START Study material
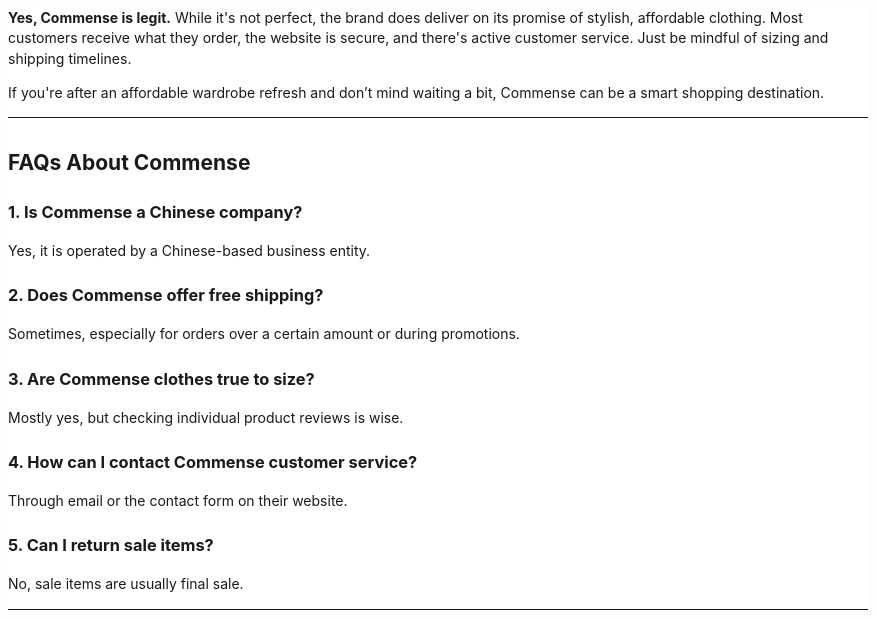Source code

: **Yes, Commense is legit.** While it's not perfect, the brand does deliver on its promise of stylish, affordable clothing. Most customers receive what they order, the website is secure, and there's active customer service. Just be mindful of sizing and shipping timelines.

If you're after an affordable wardrobe refresh and don’t mind waiting a bit, Commense can be a smart shopping destination.

---

## FAQs About Commense

### 1. Is Commense a Chinese company?

Yes, it is operated by a Chinese-based business entity.

### 2. Does Commense offer free shipping?

Sometimes, especially for orders over a certain amount or during promotions.

### 3. Are Commense clothes true to size?

Mostly yes, but checking individual product reviews is wise.

### 4. How can I contact Commense customer service?

Through email or the contact form on their website.

### 5. Can I return sale items?

No, sale items are usually final sale.

---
END Study material
■ **Problem details**:
Output the listing above exactly, but leave its pictures behind.

■ **Answer to this task**:
Source code

: **Yes, Commense is legit.** While it's not perfect, the brand does deliver on its promise of stylish, affordable clothing. Most customers receive what they order, the website is secure, and there's active customer service. Just be mindful of sizing and shipping timelines.

If you're after an affordable wardrobe refresh and don’t mind waiting a bit, Commense can be a smart shopping destination.

---

## FAQs About Commense

### 1. Is Commense a Chinese company?

Yes, it is operated by a Chinese-based business entity.

### 2. Does Commense offer free shipping?

Sometimes, especially for orders over a certain amount or during promotions.

### 3. Are Commense clothes true to size?

Mostly yes, but checking individual product reviews is wise.

### 4. How can I contact Commense customer service?

Through email or the contact form on their website.

### 5. Can I return sale items?

No, sale items are usually final sale.

---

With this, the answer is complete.